The other part of it is that we're not used to moving at high rates of speed (like in a car), or being able to "stop and stand" like you could in Japan while on food.

Aarwenn said...

alex: Do you know that Spokane is the third largest city in Washington State? Is your friend FROM Spokane? I find this coincidence unbelievable.

sweet: Aw, thank you! That sounds like a good bargain to drive with the LT. I'll wear heels and thigh highs way more if I get foot-rubs!

LT: ...on food? :)

Anonymous said...

Uh, yeah. Isn't that what you did?

Wow. I'm not really sure what happened there. Please note the time I posted that, and the lack of coffee I had since I rode the bike to work.

alex said...

I did not know that Spokane is the third largest city in Washington state. I just knew that it started with an S and ended with a Pokane.

Also no, my friend with the Spokanistan tshirt is not from Spokane, he's from Queens.

Celia said...

LT- You're probably right...There is absolutely NO WAY I'd have let DH drive home after I picked him up. The first time he came home from deployment I drove home and he drove us to dinner (after his bathing hour). Still scary.
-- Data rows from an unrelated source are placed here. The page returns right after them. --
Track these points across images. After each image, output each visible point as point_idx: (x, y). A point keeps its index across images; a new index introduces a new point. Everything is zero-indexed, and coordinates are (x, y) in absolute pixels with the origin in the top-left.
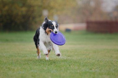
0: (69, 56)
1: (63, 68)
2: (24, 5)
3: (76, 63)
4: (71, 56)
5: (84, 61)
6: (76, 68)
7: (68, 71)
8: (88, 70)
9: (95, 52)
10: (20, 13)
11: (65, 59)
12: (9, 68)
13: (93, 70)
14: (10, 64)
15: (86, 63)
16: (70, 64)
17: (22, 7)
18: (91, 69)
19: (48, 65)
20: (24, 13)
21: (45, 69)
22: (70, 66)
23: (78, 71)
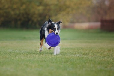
0: (84, 54)
1: (79, 66)
2: (41, 4)
3: (92, 61)
4: (86, 54)
5: (99, 59)
6: (91, 66)
7: (84, 69)
8: (103, 68)
9: (110, 51)
10: (37, 12)
11: (81, 57)
12: (27, 65)
13: (108, 68)
14: (28, 61)
15: (101, 61)
16: (85, 62)
17: (38, 6)
18: (106, 67)
19: (64, 63)
20: (41, 11)
21: (61, 66)
22: (85, 63)
23: (94, 69)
Aarwenn- You can still be in the USSR in Seattle, you know. You're forgetting Fremont. ;) Love the Beatles. LOVE.

Anonymous said...

If it's any consolation the physicist also dislikes the beatles.. and he hates tomatoes...
But I am woman enough to look past these faults.

Aarwenn said...

Hi sarah, you are more of a woman than I am. Does he at least eat pizza?

C: How could I have forgotten the big statue of Lenin?

LT: Hi baby, although teasing you is fun, I didn't mean to obscure the point of your comment. Your connection to submariners fresh off the boat was interesting, thanks.

Anonymous said...

On the topic of umbrellas...

I was shopping at our local Wal-Mart (surprisingly not as White Trash as many usually are...) and it was raining. As I walked inside the store with my dripping umbrella, a woman at the door stopped me and put my umbrella into a nice little plastic bag. I immediately thought of you and your umbrella adventures... Just thought I'd share.

Aarwenn said...

Hi hon,

Awww! I'm touched! I, for one, still think of the great weekend I had visiting you in B-more. Hope everything is well.